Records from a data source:
________________________

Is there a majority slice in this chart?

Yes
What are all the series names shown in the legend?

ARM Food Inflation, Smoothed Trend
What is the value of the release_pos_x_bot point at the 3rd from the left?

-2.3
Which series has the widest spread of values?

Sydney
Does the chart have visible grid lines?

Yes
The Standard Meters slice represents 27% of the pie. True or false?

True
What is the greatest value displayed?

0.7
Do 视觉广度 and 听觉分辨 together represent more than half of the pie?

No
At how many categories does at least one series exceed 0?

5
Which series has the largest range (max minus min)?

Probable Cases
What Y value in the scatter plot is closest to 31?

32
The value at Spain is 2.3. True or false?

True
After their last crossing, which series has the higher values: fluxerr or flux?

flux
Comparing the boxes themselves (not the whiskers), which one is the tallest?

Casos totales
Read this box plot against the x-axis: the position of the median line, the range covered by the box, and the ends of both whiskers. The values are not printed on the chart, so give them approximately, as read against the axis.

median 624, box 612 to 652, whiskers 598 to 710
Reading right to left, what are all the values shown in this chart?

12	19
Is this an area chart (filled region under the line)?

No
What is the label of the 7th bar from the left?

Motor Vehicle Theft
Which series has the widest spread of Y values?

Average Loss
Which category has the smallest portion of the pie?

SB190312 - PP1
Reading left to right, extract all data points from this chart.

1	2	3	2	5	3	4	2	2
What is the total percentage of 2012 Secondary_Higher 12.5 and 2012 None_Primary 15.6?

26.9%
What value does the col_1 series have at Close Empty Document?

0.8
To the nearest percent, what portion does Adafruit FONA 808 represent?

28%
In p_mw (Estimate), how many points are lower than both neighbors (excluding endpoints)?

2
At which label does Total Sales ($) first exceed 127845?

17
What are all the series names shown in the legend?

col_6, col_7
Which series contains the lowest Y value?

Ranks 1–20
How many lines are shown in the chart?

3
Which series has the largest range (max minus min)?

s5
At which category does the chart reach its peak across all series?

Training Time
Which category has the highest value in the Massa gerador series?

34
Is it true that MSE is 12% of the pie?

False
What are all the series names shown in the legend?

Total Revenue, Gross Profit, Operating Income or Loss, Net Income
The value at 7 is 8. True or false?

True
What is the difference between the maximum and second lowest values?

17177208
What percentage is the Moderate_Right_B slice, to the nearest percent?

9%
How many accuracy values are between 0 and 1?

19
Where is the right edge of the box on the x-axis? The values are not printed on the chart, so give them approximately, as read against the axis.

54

________________________

PROBLEM DETAILS →
Repeat every one of the lines above word for word, keeping their order and wording unchanged.

SOLUTION TO THIS EXERCISE →
Is there a majority slice in this chart?

Yes
What are all the series names shown in the legend?

ARM Food Inflation, Smoothed Trend
What is the value of the release_pos_x_bot point at the 3rd from the left?

-2.3
Which series has the widest spread of values?

Sydney
Does the chart have visible grid lines?

Yes
The Standard Meters slice represents 27% of the pie. True or false?

True
What is the greatest value displayed?

0.7
Do 视觉广度 and 听觉分辨 together represent more than half of the pie?

No
At how many categories does at least one series exceed 0?

5
Which series has the largest range (max minus min)?

Probable Cases
What Y value in the scatter plot is closest to 31?

32
The value at Spain is 2.3. True or false?

True
After their last crossing, which series has the higher values: fluxerr or flux?

flux
Comparing the boxes themselves (not the whiskers), which one is the tallest?

Casos totales
Read this box plot against the x-axis: the position of the median line, the range covered by the box, and the ends of both whiskers. The values are not printed on the chart, so give them approximately, as read against the axis.

median 624, box 612 to 652, whiskers 598 to 710
Reading right to left, what are all the values shown in this chart?

12	19
Is this an area chart (filled region under the line)?

No
What is the label of the 7th bar from the left?

Motor Vehicle Theft
Which series has the widest spread of Y values?

Average Loss
Which category has the smallest portion of the pie?

SB190312 - PP1
Reading left to right, extract all data points from this chart.

1	2	3	2	5	3	4	2	2
What is the total percentage of 2012 Secondary_Higher 12.5 and 2012 None_Primary 15.6?

26.9%
What value does the col_1 series have at Close Empty Document?

0.8
To the nearest percent, what portion does Adafruit FONA 808 represent?

28%
In p_mw (Estimate), how many points are lower than both neighbors (excluding endpoints)?

2
At which label does Total Sales ($) first exceed 127845?

17
What are all the series names shown in the legend?

col_6, col_7
Which series contains the lowest Y value?

Ranks 1–20
How many lines are shown in the chart?

3
Which series has the largest range (max minus min)?

s5
At which category does the chart reach its peak across all series?

Training Time
Which category has the highest value in the Massa gerador series?

34
Is it true that MSE is 12% of the pie?

False
What are all the series names shown in the legend?

Total Revenue, Gross Profit, Operating Income or Loss, Net Income
The value at 7 is 8. True or false?

True
What is the difference between the maximum and second lowest values?

17177208
What percentage is the Moderate_Right_B slice, to the nearest percent?

9%
How many accuracy values are between 0 and 1?

19
Where is the right edge of the box on the x-axis? The values are not printed on the chart, so give them approximately, as read against the axis.

54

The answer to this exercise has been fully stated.